Art.3. Artikel 25, § 1bis, van de bijzondere wet van 12 januari 1989 met betrekking tot de Brusselse instellingen, ingevoegd bij de bijzondere wet van 4 mei 1999 en gewijzigd bij de bijzondere wet van 27 maart 2006, wordt vervangen als volgt :
  " § 1bis. Het bedrag van de vergoedingen, wedden of presentiegelden, ontvangen als bezoldiging voor de door het lid van het Parlement naast zijn parlementair mandaat uitgeoefende activiteiten, mag de helft van het bedrag van de met toepassing van paragraaf 1 toegekende vergoeding niet overschrijden.
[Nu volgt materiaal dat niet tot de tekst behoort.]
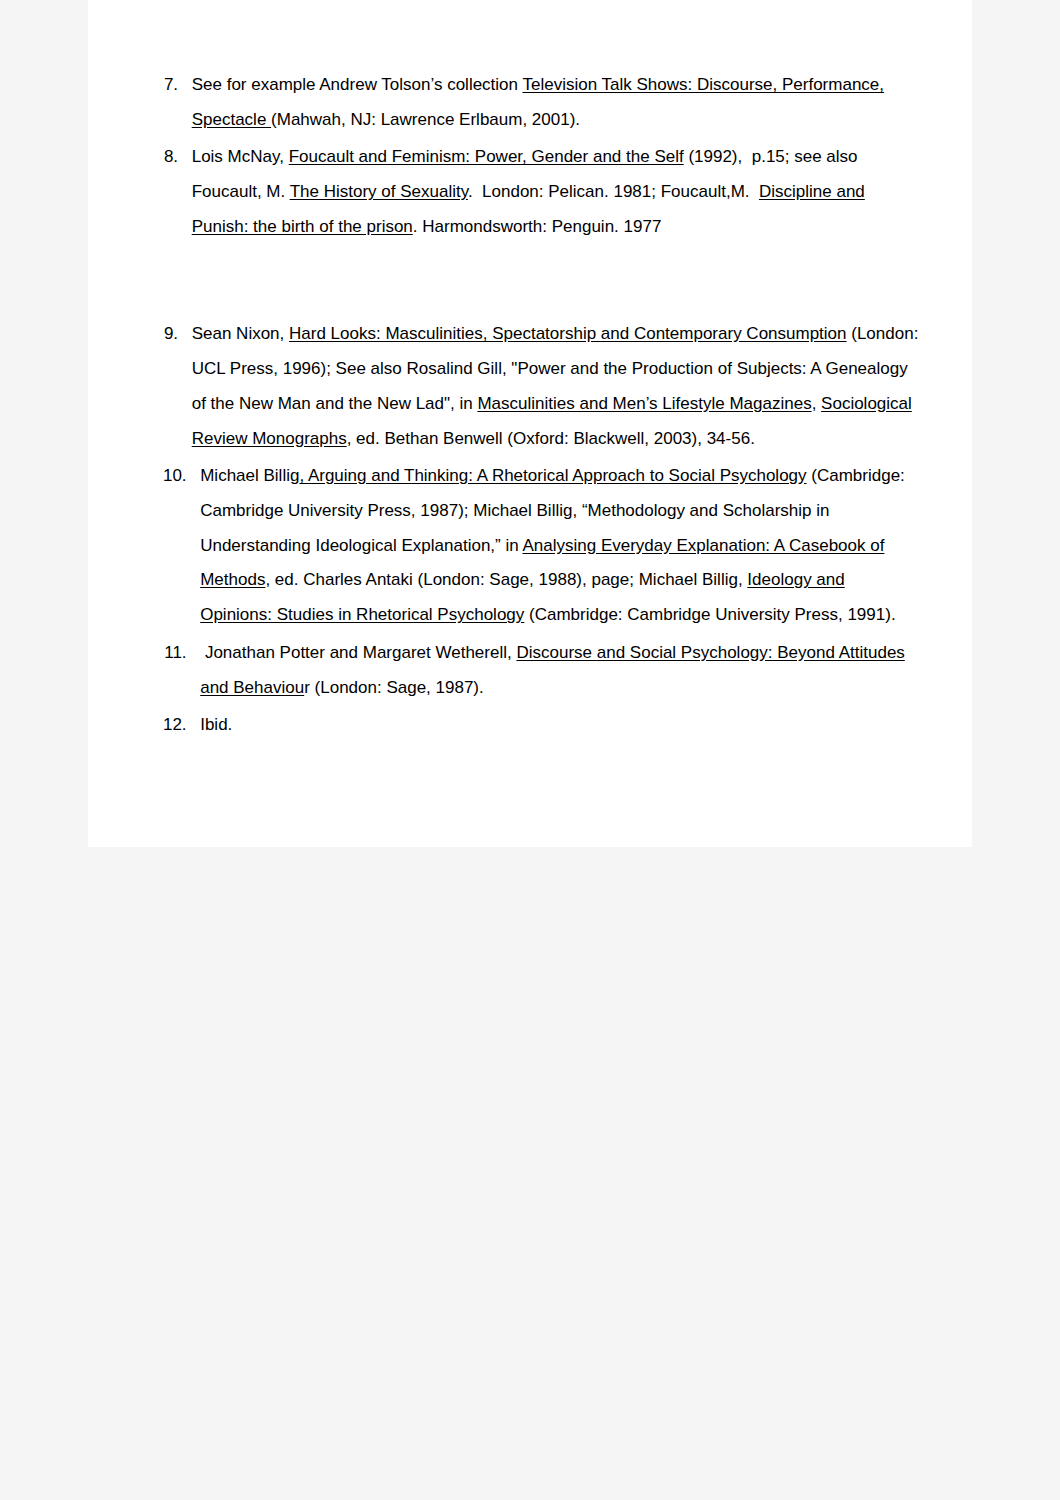7. See for example Andrew Tolson’s collection Television Talk Shows: Discourse, Performance, Spectacle (Mahwah, NJ: Lawrence Erlbaum, 2001).
8. Lois McNay, Foucault and Feminism: Power, Gender and the Self (1992), p.15; see also Foucault, M. The History of Sexuality. London: Pelican. 1981; Foucault,M. Discipline and Punish: the birth of the prison. Harmondsworth: Penguin. 1977
9. Sean Nixon, Hard Looks: Masculinities, Spectatorship and Contemporary Consumption (London: UCL Press, 1996); See also Rosalind Gill, "Power and the Production of Subjects: A Genealogy of the New Man and the New Lad", in Masculinities and Men’s Lifestyle Magazines, Sociological Review Monographs, ed. Bethan Benwell (Oxford: Blackwell, 2003), 34-56.
10. Michael Billig, Arguing and Thinking: A Rhetorical Approach to Social Psychology (Cambridge: Cambridge University Press, 1987); Michael Billig, “Methodology and Scholarship in Understanding Ideological Explanation,” in Analysing Everyday Explanation: A Casebook of Methods, ed. Charles Antaki (London: Sage, 1988), page; Michael Billig, Ideology and Opinions: Studies in Rhetorical Psychology (Cambridge: Cambridge University Press, 1991).
11. Jonathan Potter and Margaret Wetherell, Discourse and Social Psychology: Beyond Attitudes and Behaviour (London: Sage, 1987).
12. Ibid.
  Voor de berekening van dat bedrag komen in aanmerking de vergoedingen, wedden of presentiegelden voortvloeiend uit de uitoefening van een openbaar mandaat, openbare functie of openbaar ambt van politieke aard. Daaronder vallen onder meer de vergoedingen rechtstreeks of onrechtstreeks ontvangen ingevolge de uitoefening van functies in raden van bestuur, de adviesraden en de directiecomités :
  a) van de intercommunale en interprovinciale verenigingen;
  b) van de rechtspersonen waarop een overheid of verschillende overheden samen rechtstreeks of onrechtstreeks een overheersende invloed uitoefenen :
  - door ofwel met deze rechtspersonen een beheerscontract of bestuursovereenkomst af te sluiten;
  - door ofwel, rechtstreeks of onrechtstreeks, meer dan de helft van de leden van het bestuurs-, beheers-, of directieorgaan aan te wijzen of door een of meerdere personen aan te wijzen die het toezicht in hun midden moeten uitoefenen;
  - door ofwel, rechtstreeks of onrechtstreeks, de meerderheid van het geplaatst kapitaal te bezitten;
  - door ofwel, rechtstreeks of onrechtstreeks, te beschikken over de meerderheid van de stemmen verbonden aan de door de rechtspersoon uitgegeven aandelen;
  c) van rechtspersonen waarin het parlementslid door een beslissing van een overheid deel uitmaakt van de raad van bestuur, de adviesraad of het directiecomité.
  De vergoedingen, wedden of presentiegelden voortvloeiend uit de uitoefening van bijzondere functies zoals vastgesteld door het reglement van het Parlement, van de verenigde vergadering van de Gemeenschappelijke Gemeenschapscommissie, van de vergadering van de Franse Gemeenschapscommissie of van de vergadering van de Vlaamse Gemeenschapscommissie, worden eveneens in aanmerking genomen voor de berekening van het bedrag.
  Zo het in het eerste lid vastgestelde plafond wordt overschreden, wordt de in paragraaf 1 vastgestelde vergoeding verminderd, behalve wanneer het mandaat van lid van het Parlement wordt gecumuleerd met een mandaat van burgemeester, schepen of voorzitter van een raad voor maatschappelijk welzijn. In dat geval wordt de wedde van burgemeester, schepen of voorzitter van een raad voor maatschappelijk welzijn verminderd.
  Nemen de in het eerste en tweede lid vermelde activiteiten een aanvang of een einde tijdens de duur van het parlementair mandaat, dan brengt het lid de parlementsvoorzitter daarvan op de hoogte.
  Het reglement van het Parlement stelt nadere regels voor de uitvoering van deze bepalingen.
  De bepalingen van deze paragraaf zijn niet van toepassing op de voorzitter van het Parlement, van de verenigde vergadering van de Gemeenschappelijke Gemeenschapscommissie, van de vergadering van de Franse Gemeenschapscommissie of van de vergadering van de Vlaamse Gemeenschapscommissie.".

Art. 4. Deze wet treedt in werking bij de eerstvolgende algehele vernieuwing van de Kamer van volksvertegenwoordigers na de bekendmaking van deze wet in het Belgisch Staatsblad.